Неведомый до сих пор ужас объял Лиану. Теперь она поняла, что не душу ее он хотел приобрести для своей церкви: этот клятвопреступник любил в ней женщину. От этого открытия кровь застыла в ее жилах, и она содрогнулась. Но, как ни отвратителен был грех, эти пылкие, потрясающие душу слова, передававшие всю борьбу, все бури и муки души, произвели отталкивающее и вместе с тем магнетическое действие на молодую женщину: она еще никогда не слыхала от мужчины речей, побуждаемых испепеляющей страстью… Прочел ли он это в ее прелестном побледневшем лице или еще почему-либо догадался, только он вдруг приблизился к ней и, резко запрокинув голову, бросился к ее ногам, чтобы обнять колени молодой женщины. Зеленоватый свет лампы ярко освещал его бледное лицо и тонзуру, резко выделявшуюся среди темных кудрявых волос. Лиане показалось, будто невидимая рука указала ей на это пятно как на знак, каким отмечен был Каин; она сделала шаг назад и вытянула перед собой свои красивые руки, как бы защищаясь от стоявшего перед ней на коленях священника.
— Лицемер! — воскликнула она хриплым голосом. — Я скорее брошусь в пруд в индийском саду, нежели позволю вам хоть одним пальцем дотронуться даже до моего платья.
Юлиана боязливо прижала руки к груди, как дитя, которое, страшась ужасного прикосновения, не имеет, однако, сил сдвинуться с места. Она не могла уйти, пока документ находился в его руках, иначе она стала бы соучастницей злодеяния.
Священник медленно поднялся. В это время среди наступившего безмолвия вдруг раздался стук колес подъехавшего экипажа, который, скрипя по мокрому гравию, остановился затем у крыльца. То возвратился Майнау, он, должно быть, ехал с невероятной быстротой. Священник в сердцах топнул и с бешенством повернулся к окну; было видно, что ему хотелось бы иметь под рукой какой-нибудь тяжелый предмет, чтобы бросить им в экипаж и в сидящего в нем ненавистного ему человека.

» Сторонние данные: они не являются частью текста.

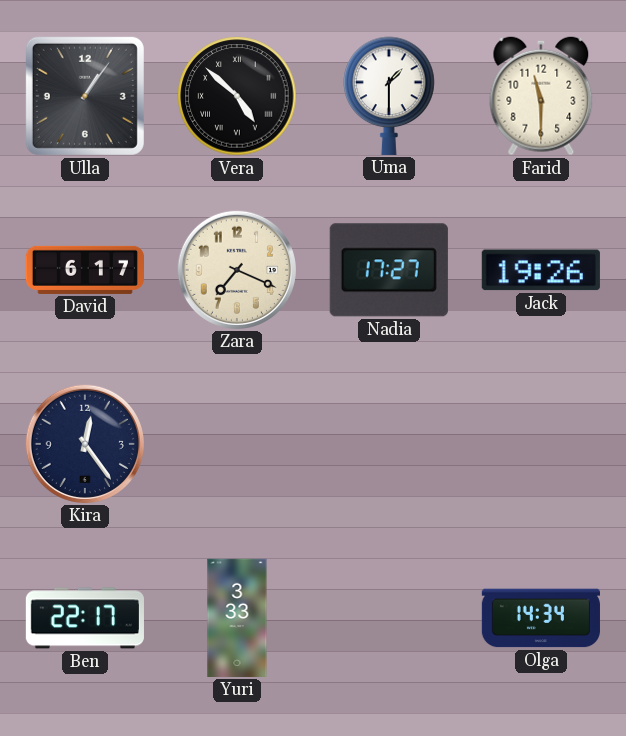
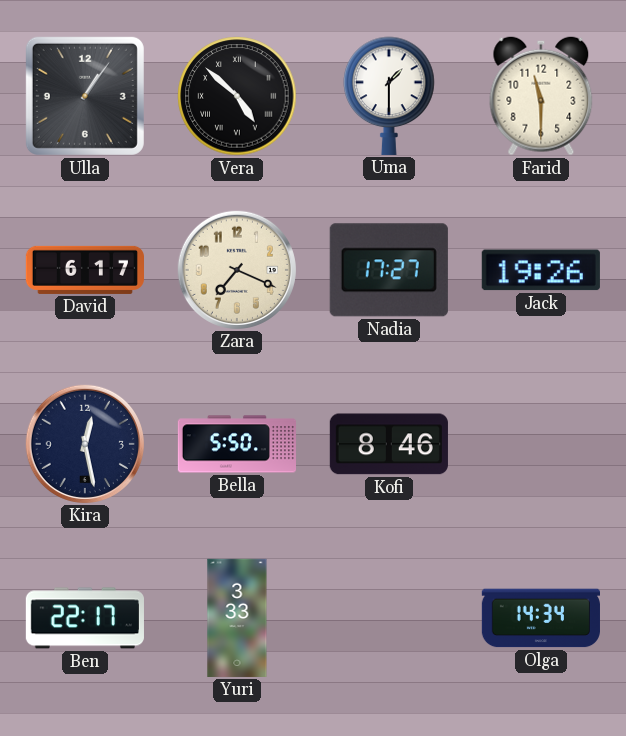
Kira: 12:24 -> 12:28
Bella: none -> 5:50
Kofi: none -> 8:46
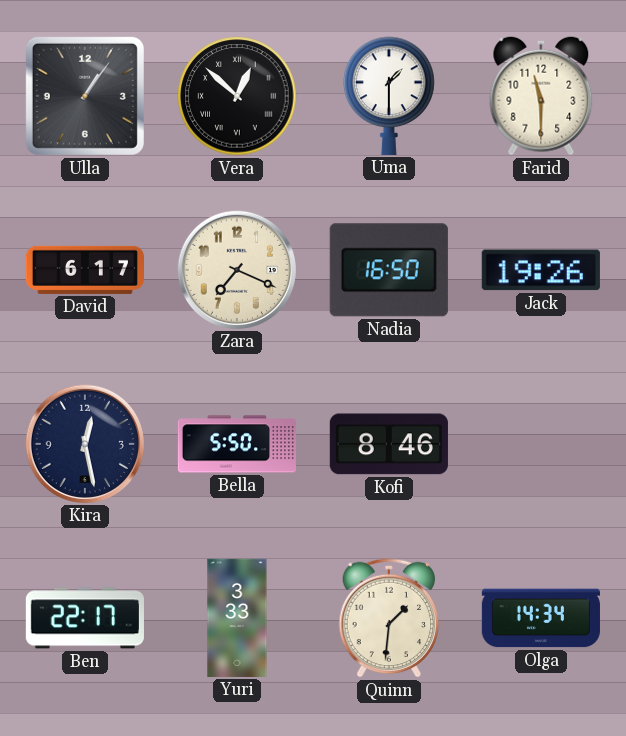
Vera: 4:52 -> 12:52
Nadia: 17:27 -> 16:50
Quinn: none -> 1:31
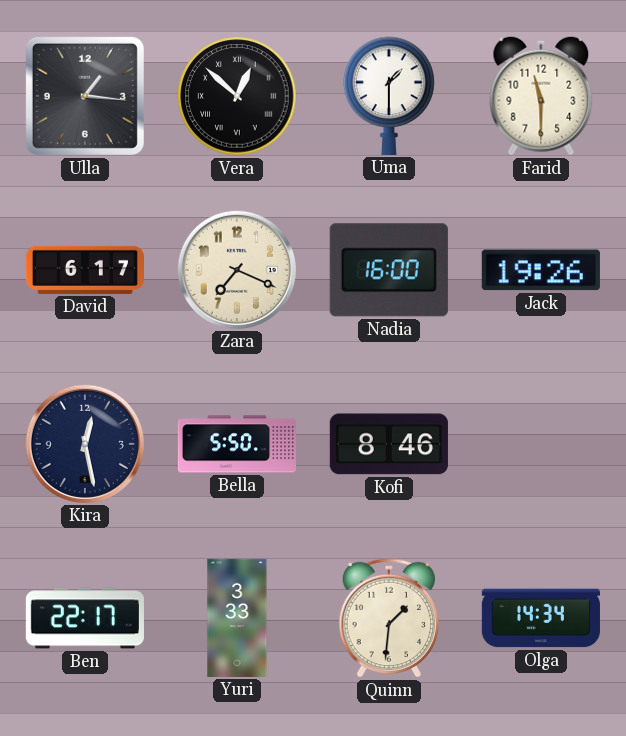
Ulla: 1:06 -> 1:16
Nadia: 16:50 -> 16:00
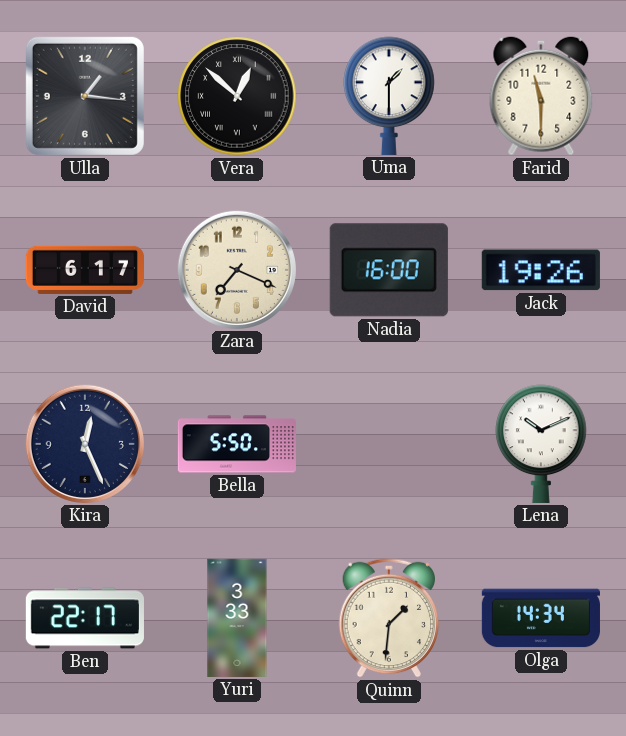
Kira: 12:28 -> 12:26
Kofi: 8:46 -> none
Lena: none -> 10:11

Молодая женщина вздохнула с облегчением, однако же нельзя было терять ни минуты.
— Я попрошу вас, ваше преподобие, положить бумагу на место, — сказала она, стараясь придать твердость своем у голос у.
— Неужели, баронесса, вы думаете, что я способен на… такое бессмысленное простодушие? — воскликнул он с хриплым смехом. — Вы полагаете, что ваша смертельно раненная жертва больше не в состоянии защитить себя? О, я могу еще мыслить здраво, могу объяснить вам ваши намерения. Вы пришли сюда, чтобы раскрыть важную тайну: с помощью микроскопа доказали бы вашему супругу и гофмаршалу, что в доме Майнау совершен бессовестный подлог документа, имеющего силу завещания. Конечно, после этого вас не отпустят в Рюдисдорф, а попросят остаться… Но чего вы этим добьетесь? Барон Майнау не любит вас и никогда не будет любить: его сердце все еще принадлежит герцогине. Теперь он совершенно равнодушен к вам, а после раскрытия тайны будет просто ненавидеть вас, а я — видите, как самоотверженна моя любовь, — я хочу не допустить этого.